U.K. Welfare Cuts Pushing Children Into Poverty, Hammond Told

(Bloomberg) -- Hundreds of thousands of children in Britain could be tipped into poverty if Chancellor of the Exchequer Philip Hammond presses ahead with planned cuts to welfare spending, according to analysis published Thursday.

A freeze to most working-age benefits will see about 7.5 million low-income households lose more than 500 pounds ($660) a year in real terms by 2022, the Institute for Fiscal Studies said.
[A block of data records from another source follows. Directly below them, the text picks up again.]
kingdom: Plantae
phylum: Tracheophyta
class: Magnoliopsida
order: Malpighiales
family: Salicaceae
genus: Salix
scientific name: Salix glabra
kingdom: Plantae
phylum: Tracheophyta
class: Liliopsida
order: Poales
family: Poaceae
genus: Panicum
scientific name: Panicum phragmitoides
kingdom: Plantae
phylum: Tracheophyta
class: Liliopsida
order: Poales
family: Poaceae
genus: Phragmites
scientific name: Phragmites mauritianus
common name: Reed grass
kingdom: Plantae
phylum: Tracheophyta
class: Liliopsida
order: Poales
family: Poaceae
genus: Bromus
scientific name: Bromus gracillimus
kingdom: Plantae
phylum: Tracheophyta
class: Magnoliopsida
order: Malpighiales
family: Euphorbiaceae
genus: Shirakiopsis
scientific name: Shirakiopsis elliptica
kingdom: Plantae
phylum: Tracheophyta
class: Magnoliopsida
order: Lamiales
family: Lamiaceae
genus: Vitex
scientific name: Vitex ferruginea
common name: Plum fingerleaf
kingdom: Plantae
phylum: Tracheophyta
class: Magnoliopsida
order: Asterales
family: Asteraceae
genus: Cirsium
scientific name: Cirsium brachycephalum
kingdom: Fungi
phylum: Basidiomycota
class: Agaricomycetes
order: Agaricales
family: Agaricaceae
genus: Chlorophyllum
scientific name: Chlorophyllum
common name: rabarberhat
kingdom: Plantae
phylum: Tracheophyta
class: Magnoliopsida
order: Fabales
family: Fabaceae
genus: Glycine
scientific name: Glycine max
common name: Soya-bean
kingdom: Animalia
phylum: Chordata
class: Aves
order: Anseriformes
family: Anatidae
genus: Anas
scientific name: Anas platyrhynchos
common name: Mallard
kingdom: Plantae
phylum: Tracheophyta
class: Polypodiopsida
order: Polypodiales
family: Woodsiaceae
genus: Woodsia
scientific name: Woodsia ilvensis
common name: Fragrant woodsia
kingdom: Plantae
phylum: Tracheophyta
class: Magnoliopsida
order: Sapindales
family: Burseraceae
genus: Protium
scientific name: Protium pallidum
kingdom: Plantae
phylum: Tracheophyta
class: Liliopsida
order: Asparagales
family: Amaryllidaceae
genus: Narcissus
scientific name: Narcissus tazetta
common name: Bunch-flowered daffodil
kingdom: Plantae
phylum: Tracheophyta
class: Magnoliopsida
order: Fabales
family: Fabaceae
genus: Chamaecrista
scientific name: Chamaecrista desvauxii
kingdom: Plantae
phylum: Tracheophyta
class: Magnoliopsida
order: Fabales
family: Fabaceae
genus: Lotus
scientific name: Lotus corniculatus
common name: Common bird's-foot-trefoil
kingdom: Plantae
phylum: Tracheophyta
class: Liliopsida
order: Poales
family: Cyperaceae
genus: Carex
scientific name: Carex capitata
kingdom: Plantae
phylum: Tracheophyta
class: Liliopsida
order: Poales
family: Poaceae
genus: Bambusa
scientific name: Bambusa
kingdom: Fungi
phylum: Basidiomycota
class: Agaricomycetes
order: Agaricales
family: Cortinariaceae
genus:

Some could find themselves 2,500 pounds worse off as a result of benefits being limited to two children, it said.

The warning highlights the pressure on Hammond to loosen austerity as he prepares to deliver his Budget on Nov. 22. The finance minister is facing demands to end the benefits freeze and lift a cap on public-sector pay increases, as well as to find extra money for housing and the state-run health service. A backlash against years of spending cuts cost the Conservative Party its parliamentary majority in June’s general election.

Such demands come against a challenging fiscal backdrop, with a downgrade to future growth expected to wipe out a chunk of the 26 billion-pound buffer Hammond built into his plans to cushion the economy against any fallout from leaving the European Union. 

All U.K. regions will see child poverty increase, with Wales, northeast England, the East Midlands and Northern Ireland forecast to be hardest hit, according to the London-based IFS. 

The Office for Budget Responsibility, the government’s independent fiscal watchdog, could also be forced to lower its forecast for earnings growth after it declared last month it had become much more pessimistic about productivity, the IFS said.

In March, the OBR predicted the median U.K. household income would grow 4 percent in real terms over the next four years. That’s half of the norm before the financial crisis but the forecast may yet prove to be “too optimistic,” said Andrew Hood, an IFS research economist who helped produce the report.